Wow, that’s good. It’s so cold; it’s almost too cold.

Twenty Minutes Later

Um that’s good. I wonder what kind of BBQ sauce they use hear, it’s so good.
Fourty Five Minutes Later

Wow this is boring, oh wait I think Velma just woke up. Oh, no she didn’t. Scooby just accidentally kicked her, never mind.

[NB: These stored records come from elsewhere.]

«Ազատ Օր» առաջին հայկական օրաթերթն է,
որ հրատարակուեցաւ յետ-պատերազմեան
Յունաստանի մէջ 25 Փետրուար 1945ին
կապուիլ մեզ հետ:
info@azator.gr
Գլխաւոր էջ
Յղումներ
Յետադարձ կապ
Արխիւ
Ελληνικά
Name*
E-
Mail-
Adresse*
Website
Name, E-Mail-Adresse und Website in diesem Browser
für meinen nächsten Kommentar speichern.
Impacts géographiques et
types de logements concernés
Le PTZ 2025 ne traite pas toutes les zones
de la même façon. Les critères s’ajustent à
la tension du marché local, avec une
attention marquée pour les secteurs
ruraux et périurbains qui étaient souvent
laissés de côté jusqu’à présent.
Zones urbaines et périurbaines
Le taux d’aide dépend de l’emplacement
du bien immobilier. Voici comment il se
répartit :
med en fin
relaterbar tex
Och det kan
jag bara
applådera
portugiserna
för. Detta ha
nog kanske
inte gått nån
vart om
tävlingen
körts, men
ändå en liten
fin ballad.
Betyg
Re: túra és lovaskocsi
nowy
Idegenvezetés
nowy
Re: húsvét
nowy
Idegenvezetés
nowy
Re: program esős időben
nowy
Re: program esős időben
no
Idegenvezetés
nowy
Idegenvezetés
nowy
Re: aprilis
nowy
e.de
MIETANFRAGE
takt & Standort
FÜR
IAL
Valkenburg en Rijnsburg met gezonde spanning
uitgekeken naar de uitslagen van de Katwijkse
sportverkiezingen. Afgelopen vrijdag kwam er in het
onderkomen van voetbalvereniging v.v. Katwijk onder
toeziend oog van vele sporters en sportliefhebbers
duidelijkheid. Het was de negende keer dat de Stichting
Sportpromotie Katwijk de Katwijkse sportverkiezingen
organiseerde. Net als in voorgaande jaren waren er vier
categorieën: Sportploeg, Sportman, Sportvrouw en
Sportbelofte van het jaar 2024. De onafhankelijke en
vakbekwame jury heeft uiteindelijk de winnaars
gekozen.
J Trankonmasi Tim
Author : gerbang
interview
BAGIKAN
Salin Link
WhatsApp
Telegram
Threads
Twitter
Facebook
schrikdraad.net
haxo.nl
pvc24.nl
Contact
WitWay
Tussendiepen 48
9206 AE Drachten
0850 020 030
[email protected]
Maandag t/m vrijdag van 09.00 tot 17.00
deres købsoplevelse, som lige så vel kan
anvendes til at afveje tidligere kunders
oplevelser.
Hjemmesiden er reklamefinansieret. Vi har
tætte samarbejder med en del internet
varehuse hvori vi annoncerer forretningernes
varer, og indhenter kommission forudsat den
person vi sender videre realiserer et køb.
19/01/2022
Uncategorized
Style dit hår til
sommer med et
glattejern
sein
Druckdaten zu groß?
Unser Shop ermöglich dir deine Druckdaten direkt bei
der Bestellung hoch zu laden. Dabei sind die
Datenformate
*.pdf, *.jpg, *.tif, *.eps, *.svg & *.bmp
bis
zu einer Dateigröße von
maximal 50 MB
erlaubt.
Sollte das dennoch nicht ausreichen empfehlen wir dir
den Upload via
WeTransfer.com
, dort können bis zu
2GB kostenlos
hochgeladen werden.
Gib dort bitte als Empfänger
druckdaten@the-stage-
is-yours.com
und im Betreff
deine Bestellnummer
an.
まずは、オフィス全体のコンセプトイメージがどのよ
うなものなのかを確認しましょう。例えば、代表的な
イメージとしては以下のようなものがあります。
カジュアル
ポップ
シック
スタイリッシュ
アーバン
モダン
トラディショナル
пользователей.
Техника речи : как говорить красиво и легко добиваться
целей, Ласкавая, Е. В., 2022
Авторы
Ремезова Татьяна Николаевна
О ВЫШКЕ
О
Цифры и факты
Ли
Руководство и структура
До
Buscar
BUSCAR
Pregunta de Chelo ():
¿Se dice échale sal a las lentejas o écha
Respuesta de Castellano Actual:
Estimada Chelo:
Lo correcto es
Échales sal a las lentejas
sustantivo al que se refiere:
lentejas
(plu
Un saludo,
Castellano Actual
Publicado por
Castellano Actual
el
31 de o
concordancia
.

Two Hours and Thirty Minutes Later

Are you kidding me, you call that a foul. Jesus, I guess just breathing on Kobe is foul. Yeah, just try convincing me this sport isn’t fixed.

Three Hour Later

Sorry I dozed off there for a second. I was in the bathroom a little while back and Indiana and Daphne were making out. It was pretty nasty as the two of them are completely wasted. Though I will admit that Daphne is retarded hot, even when she has an old man slobbering all over her. When I say nothing is happening I mean that nothing is happening. I honestly don’t think this is ever going to go anywhere. Fred has left the table and is now trying to talk to this dude at the bar. Velma is still passed out under the table where Scooby Dumb and Speedy Gonzalez are now sleeping next to her. Aunt May has joined Ron Popeil over by the DJ’s booth and Scooby and Shaggy are on their tenth pitcher of beer and have eaten at least fifty wings each. Still no sign of Indiana and Daphne, but I can only assume what they are doing to each other in the bathroom.

Three Hours and Ten minutes Later

The old man and the tramp just walked out of the bathroom together, this place is so trashy.

Three Hours and Fourty Five Minutes Later

I think I’m just going to leave and lie about what I saw. I can’t take this anymore.

Four Hour and Seven Minutes Later

Remember what I said about Ron Popeil trying to turn the sound system into a noise cannon, well, he kind of did and he killed everyone in the bar. Except of course for himself, Aunt May and the DJ. They were behind him so they weren’t affected by the blast. Actually, I guess that means the beer’s are on Ron tonight, so it wasn’t a total loss. Okay, I’m outta here. Thanks for wasting your time with me. See ya.

Brock Sampson’s Fighting Murderflies are Victorious (If that is what you want to call it)!

7 comments:

Artifact said...

The way the story was going, mass murder was the only way I saw of ending it quickly.

Good form. great stuff.

Artifact said...

Oh yeah... Did anyone else plump up a little bit reading the Velma and Aunt May makeout scene?

...Just me? Oh well, that's cool & the gang.

Ryan said...

Plump up?! Damn dude, you actually made me laugh out loud to myself.

Josh the Commish said...

That was great! .......... The story I mean, not the plumping up.

Krisatu said...

I find it slightly offensive that Mystery Inc has Scooby Dumb over the far superior Scrappy Doo. I mean, I'd rather have someone with the description of Scrappy in their name over Dumb.

Josh the Commish said...

Actually Jonathen, Scrappy-Doo is a member of The Right Wing. Thanks for being awesome and welcome to the blog. You've taken your first step into a larger world.

Lickolas said...

Scrappy Doo was nothing but a ratings grab, he is a disgrace to the Scooby Doo legacy. It is great to have a new member on the blog though, welcome aboard.